December 13, 2011
With 2011 delivery prices hovering around $1,000 a ton, expect an increase in Arkansas’ peanut acreage for 2012.
Prices for peanuts soared on declining production in the major peanut states. The National Agricultural Statistics Service last month estimated total 2011 peanut production at 3.65 billion pounds, down from 4.15 billion in 2010. Georgia was the nation’s peanut leader in 2011 with 470,000 acres. Other major producers are Alabama, Florida, Texas, North Carolina, Mississippi, Virginia, Oklahoma, New Mexico and South Carolina.
By contrast, there were approximately 4,000 acres of peanuts grown in Arkansas in 2011, about four times the 2010 acreage. The peanuts were concentrated in Lawrence, Clay and Randolph counties with a smaller acreage – about 600 – in Phillips County.
Mike Andrews, Randolph County Extension staff chair for the University of Arkansas Division of Agriculture, said his county had about 1,275 acres of peanuts.“We had eight to 10 growers and I think most will grow peanuts next year if the economics are there. I have visited with several other farmers that say they will also grow peanuts next year as long as the price holds and the spring will allow for planting.”
Several peanut processors, including the Clint Williams Co. of Madill, Okla., have made forays into Arkansas to encourage growers. The company’s biggest domestic buyer is M&Ms maker Mars, with other major candy makers among its customers.
“We already have farmers signing contracts for next year, including some who didn’t grow peanuts this year,” said Chris Elkins, Arkansas development manager for Clint Williams. “We have some who will be buying harvesting equipment. They think this will be a crop that will really work for them.”
In Lawrence County, where there were some 2,000 acres of peanuts, Herb Ginn, Extension staff chair, said that even after the first snow fell: “I still have companies calling looking for growers.”
Arkansas’ peanut past
Peanut acres used to be more plentiful in Arkansas. In 1909, the earliest year that NASS has figures for peanuts in Arkansas, showed 10,000 acres planted and 6,000 acres harvested. Records continue in consecutive years until 1959, when 4,000 acres were planted, 3,000 harvested, including 2,000 acres used as hay. The next year for which NASS recorded numbers for peanuts in Arkansas is 1997; followed by 2002 and 2007, all part of the Census of Agriculture.

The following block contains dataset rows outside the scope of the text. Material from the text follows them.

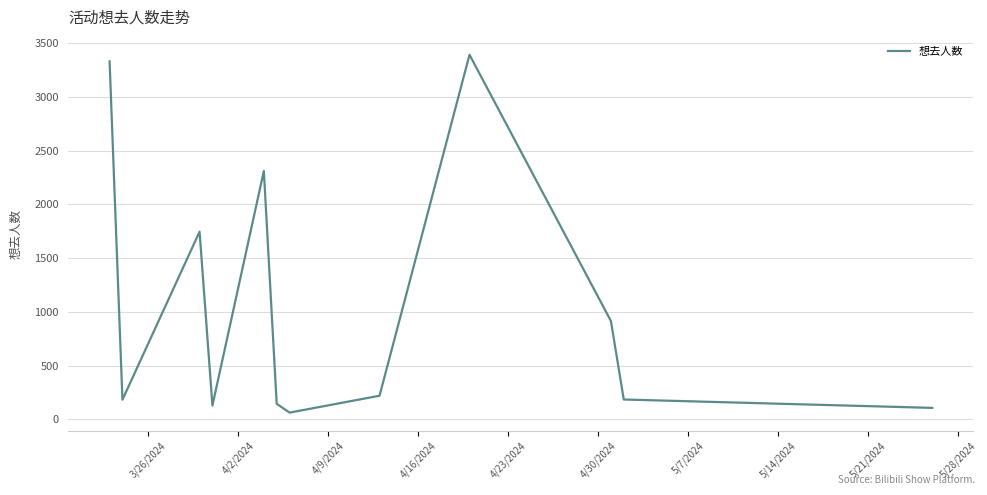

Does the chart have visible grid lines?

Yes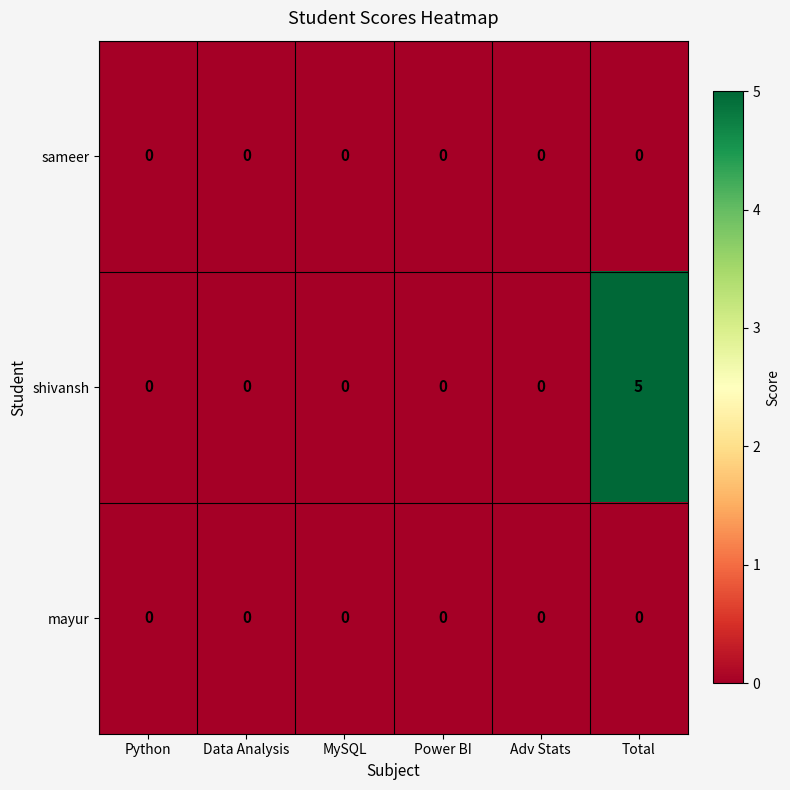

How many distinct data groups are displayed?

3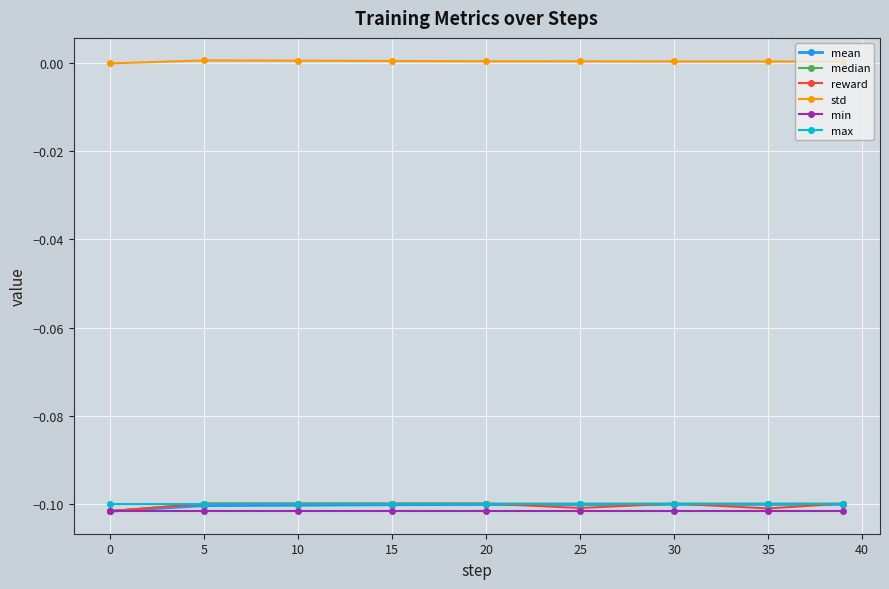

True or false: median and std intersect in this chart.

False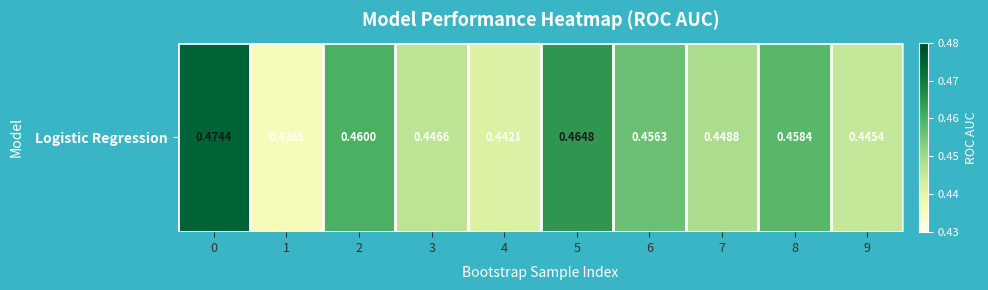

Reading right to left, extract all data points from this chart.

9=0.4	8=0.5	7=0.4	6=0.5	5=0.5	4=0.4	3=0.4	2=0.5	1=0.4	0=0.5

“We ’re just trying to bring them back,” Elkins said. “We hope they can be grown here and with all our efforts out here, we can provide the world’s growing need” for peanuts.
With drought keeping an iron grip on what was established peanut-growing country in Texas and Oklahoma, more plentiful water and good soil made Arkansas very attractive. However, it was the plentiful water that made the 2011 crop a little tougher for Arkansas peanut growers, along with their cotton- and rice-growing counterparts.
“The flood in the spring did delay planting which made harvest run a little late this fall,” Andrews said.
“As with other crops, it has been a very tough year for peanut growers,” Ginn said. “Weed pressure due to unfavorable conditions for residual herbicides, replanting, late planting and other problems provided ample challenges for producers.”
However, the challenges paid off, Elkins said. “We had historically high prices for the crop this year. When we contracted with growers in the spring, we were contracting at $650 a ton, with an escalator clause that if the others went up, we would too.”
When harvest came, “most of them were delivering at $1,000 a ton,” Elkins said. That was more than double the 2010 delivery price of $400 a ton.
Building support
With the surge in interest, comes an increase in support for growers.
The enthusiasm among producers in the Natural State for peanuts is prompting Clint Williams to establish a buying point in Arkansas to accept, grade, dry and store local deliveries.
Meanwhile, Andrews and Ginn were planning a peanut production meeting Jan. 19 at the Black River Technical College auditorium in Pocahontas. The program will include Mike Howell, Mississippi State peanut specialist, and Scott Monfort, former University of Arkansas plant pathologist who is now peanut specialist at Clemson.